PAGE EXCERPT -
For the proposed factor model and the DPM models, the PPL is calculated by fitting the data to the full 16 distinct categories comprising eight age groups and two genders. For the proposed model specifically, the reported PPL is calculated after selecting the optimal number of factors, $K^{*}$ , which is chosen as the smallest index where the cumulative proportion of explained variation exceeds 95%. In contrast, the Log-normal PWD model is applied separately to each gender, and the reported PPL in Table 1 represents the sum of these gender-specific PPLs. This approach is necessary because the Log-normal PWD model works for categories with an ordinal structure and cannot accommodate the full 16-category structure directly, as gender is a nominal variable without a natural ordering. Table 1 reports the PPL values for all models across the nine selected time points. These points were selected to cover a diverse range of day types, such as weekdays, weekends, and holidays, as well as various times of day, including early morning, daytime, evening, and late night. The results show that the proposed factor model achieves substantially lower PPL values than the two benchmark models at every time point.

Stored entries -

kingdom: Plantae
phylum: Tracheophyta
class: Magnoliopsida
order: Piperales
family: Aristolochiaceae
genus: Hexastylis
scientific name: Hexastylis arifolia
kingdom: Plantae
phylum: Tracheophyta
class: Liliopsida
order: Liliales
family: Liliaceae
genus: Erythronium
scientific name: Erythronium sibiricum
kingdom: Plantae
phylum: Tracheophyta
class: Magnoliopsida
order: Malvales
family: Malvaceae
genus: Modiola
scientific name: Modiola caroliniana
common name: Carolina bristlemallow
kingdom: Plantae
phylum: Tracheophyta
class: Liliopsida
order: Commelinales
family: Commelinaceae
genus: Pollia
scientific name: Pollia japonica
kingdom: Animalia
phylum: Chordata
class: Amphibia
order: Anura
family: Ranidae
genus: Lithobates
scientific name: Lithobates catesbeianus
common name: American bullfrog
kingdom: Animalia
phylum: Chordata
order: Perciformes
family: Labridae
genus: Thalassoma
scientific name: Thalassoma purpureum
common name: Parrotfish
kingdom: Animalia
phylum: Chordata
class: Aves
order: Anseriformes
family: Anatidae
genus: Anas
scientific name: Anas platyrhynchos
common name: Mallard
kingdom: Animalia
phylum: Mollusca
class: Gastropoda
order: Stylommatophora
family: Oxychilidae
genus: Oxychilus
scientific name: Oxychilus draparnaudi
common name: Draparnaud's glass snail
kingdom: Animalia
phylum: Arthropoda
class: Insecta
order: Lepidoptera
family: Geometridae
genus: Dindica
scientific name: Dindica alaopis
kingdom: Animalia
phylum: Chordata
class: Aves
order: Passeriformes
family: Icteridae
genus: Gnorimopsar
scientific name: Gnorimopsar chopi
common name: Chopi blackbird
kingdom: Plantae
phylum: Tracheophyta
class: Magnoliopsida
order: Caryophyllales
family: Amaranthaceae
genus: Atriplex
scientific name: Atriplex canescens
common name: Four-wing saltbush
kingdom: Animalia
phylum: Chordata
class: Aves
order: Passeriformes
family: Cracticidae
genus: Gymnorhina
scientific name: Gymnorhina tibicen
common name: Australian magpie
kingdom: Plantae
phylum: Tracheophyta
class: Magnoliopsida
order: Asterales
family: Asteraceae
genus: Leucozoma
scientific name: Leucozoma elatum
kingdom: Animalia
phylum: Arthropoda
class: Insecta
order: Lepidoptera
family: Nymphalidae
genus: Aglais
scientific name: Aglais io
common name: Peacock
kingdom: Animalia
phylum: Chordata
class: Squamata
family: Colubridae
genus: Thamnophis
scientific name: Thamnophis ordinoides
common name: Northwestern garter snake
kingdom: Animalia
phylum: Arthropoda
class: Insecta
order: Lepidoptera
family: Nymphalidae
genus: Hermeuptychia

WHAT THIS EXERCISE ASKS -
**1.** Output the records verbatim, starting at the line that contains "family: Colubridae" and continuing through the final line of the records, with both ends included.
**2.** Write the next part of the passage comparing PPL values across models, starting after its final sentence.

RESPONSES BY TASK -
**1.**
family: Colubridae
genus: Thamnophis
scientific name: Thamnophis ordinoides
common name: Northwestern garter snake
kingdom: Animalia
phylum: Arthropoda
class: Insecta
order: Lepidoptera
family: Nymphalidae
genus: Hermeuptychia

**2.**
Table 1: Posterior predictive loss (PPL) for Proposed model, DPM, and Log-normal PWD evaluated at various temporal contexts.

	PPL by Model
Time Point	Proposed model	DPM	Log-normal PWD
Feb 11 (Mon) 12:00 (National Holiday)	7,729.41	18,557.88	176,363.01
Feb 17 (Sun) 16:00 (Weekend Afternoon)	7,947.97	17,868.61	291,714.42
Feb 20 (Wed) 14:00 (Weekday Midday)	14,253.07	34,153.10	601,891.99
Jul 1 (Mon) 09:00 (Weekday Morning)	12,726.74	32,432.46	522,508.83
Jul 20 (Sat) 16:00 (Weekend Afternoon)	8,835.10	20,889.83	349,866.24
Jul 25 (Thu) 23:00 (Weekday Night)	5,954.42	14,944.88	78,609.38
Dec 11 (Wed) 05:00 (Early Morning)	5,366.60	13,346.57	60,839.18
Dec 24 (Tue) 19:00 (Christmas Eve)	9,825.14	24,241.71	521,854.54
Dec 31 (Tue) 18:00 (New Year’s Eve)	5,174.62	12,300.21	116,541.54

To better understand the performance gap relative to the DPM model, Table 2 presents the posterior summary statistics for the number of clusters obtained by fitting the DPM model at three representative time points. We observe that the number of clusters is excessively large at all time points, suggesting that the population data do not exhibit a clear clustering structure.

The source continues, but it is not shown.